**Task instructions:**
Return all of the data below verbatim and exclude every picture.
[Supplied entries — start]
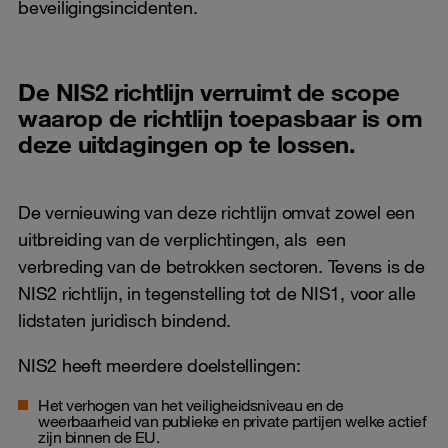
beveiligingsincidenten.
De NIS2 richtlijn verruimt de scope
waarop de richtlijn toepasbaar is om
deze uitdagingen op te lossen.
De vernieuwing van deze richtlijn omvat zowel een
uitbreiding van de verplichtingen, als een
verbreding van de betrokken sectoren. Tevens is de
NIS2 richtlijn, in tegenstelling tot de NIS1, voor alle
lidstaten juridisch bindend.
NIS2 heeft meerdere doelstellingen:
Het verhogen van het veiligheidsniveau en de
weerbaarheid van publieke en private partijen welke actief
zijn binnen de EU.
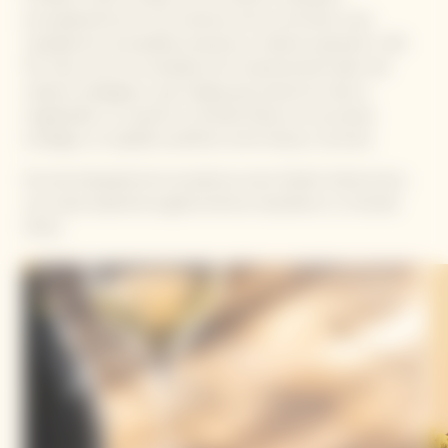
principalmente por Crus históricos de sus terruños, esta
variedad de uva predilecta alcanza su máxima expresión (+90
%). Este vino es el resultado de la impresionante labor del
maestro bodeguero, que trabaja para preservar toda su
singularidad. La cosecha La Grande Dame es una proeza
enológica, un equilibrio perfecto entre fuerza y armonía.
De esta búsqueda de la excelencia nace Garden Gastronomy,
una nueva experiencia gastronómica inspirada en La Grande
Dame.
[Supplied entries — finish]
**Written response:**
beveiligingsincidenten.
De NIS2 richtlijn verruimt de scope
waarop de richtlijn toepasbaar is om
deze uitdagingen op te lossen.
De vernieuwing van deze richtlijn omvat zowel een
uitbreiding van de verplichtingen, als een
verbreding van de betrokken sectoren. Tevens is de
NIS2 richtlijn, in tegenstelling tot de NIS1, voor alle
lidstaten juridisch bindend.
NIS2 heeft meerdere doelstellingen:
Het verhogen van het veiligheidsniveau en de
weerbaarheid van publieke en private partijen welke actief
zijn binnen de EU.
principalmente por Crus históricos de sus terruños, esta
variedad de uva predilecta alcanza su máxima expresión (+90
%). Este vino es el resultado de la impresionante labor del
maestro bodeguero, que trabaja para preservar toda su
singularidad. La cosecha La Grande Dame es una proeza
enológica, un equilibrio perfecto entre fuerza y armonía.
De esta búsqueda de la excelencia nace Garden Gastronomy,
una nueva experiencia gastronómica inspirada en La Grande
Dame.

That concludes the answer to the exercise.